DUBAI (Reuters) - Iran will present new proposals at talks on Saturday aimed at easing concerns about its nuclear activity, state television said, but it was unclear if Tehran was willing to address its disputed uranium enrichment drive as six world powers want.
The report did not specify what Iran was set to offer and one western diplomat said he doubted it would be enough for any quick lifting of sanctions on the Islamic Republic which the West suspects may be seeking nuclear weapons capability.
"Iran's representatives will participate in the negotiations with new initiatives and we hope that the (six powers) will also enter talks with constructive approaches," said the head of Iran's Supreme National Security Council, Saeed Jalili, according to Iran's English-language Press TV on Wednesday.
Jalili, Iran's chief nuclear negotiator, said Tehran was "ready to hold progressive and successful talks on cooperation" but that "the language of threat and pressure against the Iranian nation has never yielded results".
Previous rounds of talks with the P5+1 group - the five U.N. Security Council members, the United States, Britain, France, Russia and China, plus Germany - foundered in part because of Iran's refusal to negotiate on the scope of its uranium enrichment work, instead floating vague proposals for trade and security cooperation.
Tehran says it is refining uranium solely for electricity and medical treatments. Western states do not believe this and the United States and Israel have not ruled out military action if diplomacy fails to curb Iran's nuclear work.
The western diplomat said he did not expect Tehran to offer anything big enough to merit the lifting of a European embargo on Iranian oil that is due to be fully implemented by July 1.
"It would be a surprise if Iran did something that merited moving on that," the diplomat said. "It would need a significant change, I think, from Iran before that kind of alteration to the sanctions regime becomes credible."
OUT OF THE CUPBOARD
On Sunday, the head of Iran's Atomic Energy Organisation, Fereydoun Abbasi-Davani, raised the possibility of Iran suspending enrichment to the 20 percent level of fissile purity if its needs were met.
The proposal did not address Western concerns about what would ultimately happen to Iran's existing reserve of such higher-grade enrichment uranium.
Uranium needs to be refined only to up to 5 percent for use in running power plants. A 90 percent threshold is required for atomic bomb material.
Iran says it needs a 20 percent stockpile to fuel a medical isotope reactor.

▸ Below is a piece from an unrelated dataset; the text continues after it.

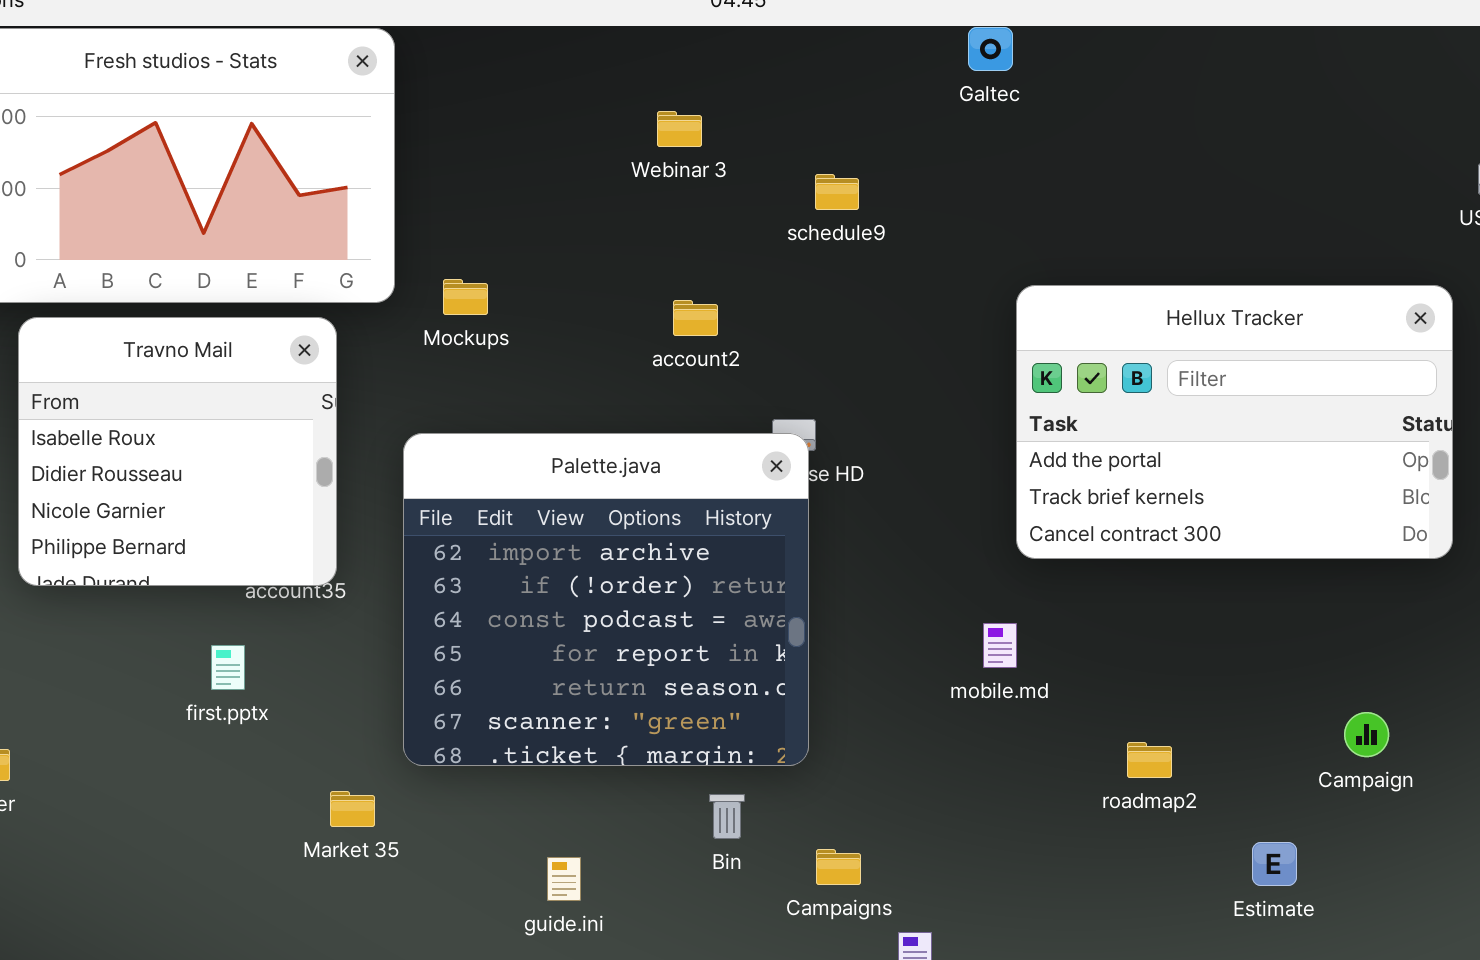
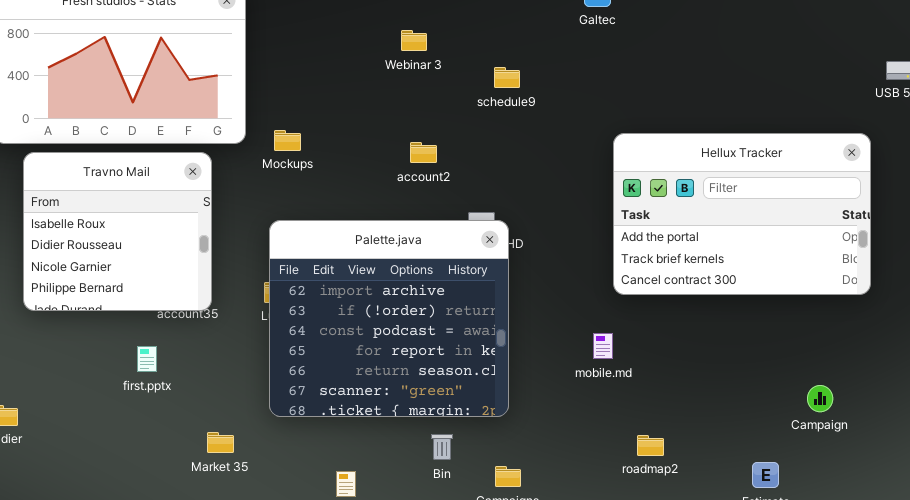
Palette.java: [403,433,809,766] -> [269,220,509,417], moved
roadmap2: [1127,742,1172,778] -> [637,435,664,456], moved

Western powers fear Iran's underlying goal is to advance towards bomb-grade purity and are seeking guarantees via negotiations that this will not come to pass.
The western diplomat said a previous deal with Iran that would have seen it export some of its enriched uranium in exchange for fuel for the medical reactor still made sense in theory, but would have to be altered to reflect Iran's increasing stockpile of nuclear material.

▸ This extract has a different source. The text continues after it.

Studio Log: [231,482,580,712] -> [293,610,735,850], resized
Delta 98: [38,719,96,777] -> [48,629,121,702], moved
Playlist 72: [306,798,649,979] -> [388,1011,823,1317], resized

"On the fuel swap side it isn't really credible to think of just sort of getting out of the cupboard the previous offer. That said, the logic of Iran exporting some, all of, (its) uranium enriched to various levels as one of its confidence building steps, obviously, is a key thing still," he said.
INSULT
If progress is made, the talks could pave the way to ease sanctions and might lift the threat of an Israeli attack.
President Mahmoud Ahmadinejad said Iran would not be bullied at the talks.
"They constantly insult the Iranian nation and use a language of force against Iranians," state news agency IRNA quoted him as saying at a rally.
"Speaking on behalf of the Iranian nation, I tell them that this method will not work ... and that they should speak with respect."
Iran state says it has a sovereign right to uranium enrichment and accuses the nuclear-armed West of hypocrisy and of trying to stifle its technological progress.
Separately, Iran said on Wednesday it had banned imports from 100 European companies to counter Western sanctions.
Sassan Khodaei, deputy head of the state-run Trade Promotion Organisation, said the move was part of a policy to counter "antagonistic measures" by the EU, Press TV reported.
Khodaei said the banned goods included luxury items which Iran can produce itself, but he did not name goods or their manufacturers.
A report from Press TV on Tuesday said Iran had stopped oil exports to Spain as a pre-emptive measure before the EU embargo comes into force on July 1, but Spain's biggest refiner said it had stopped buying from Iran months earlier.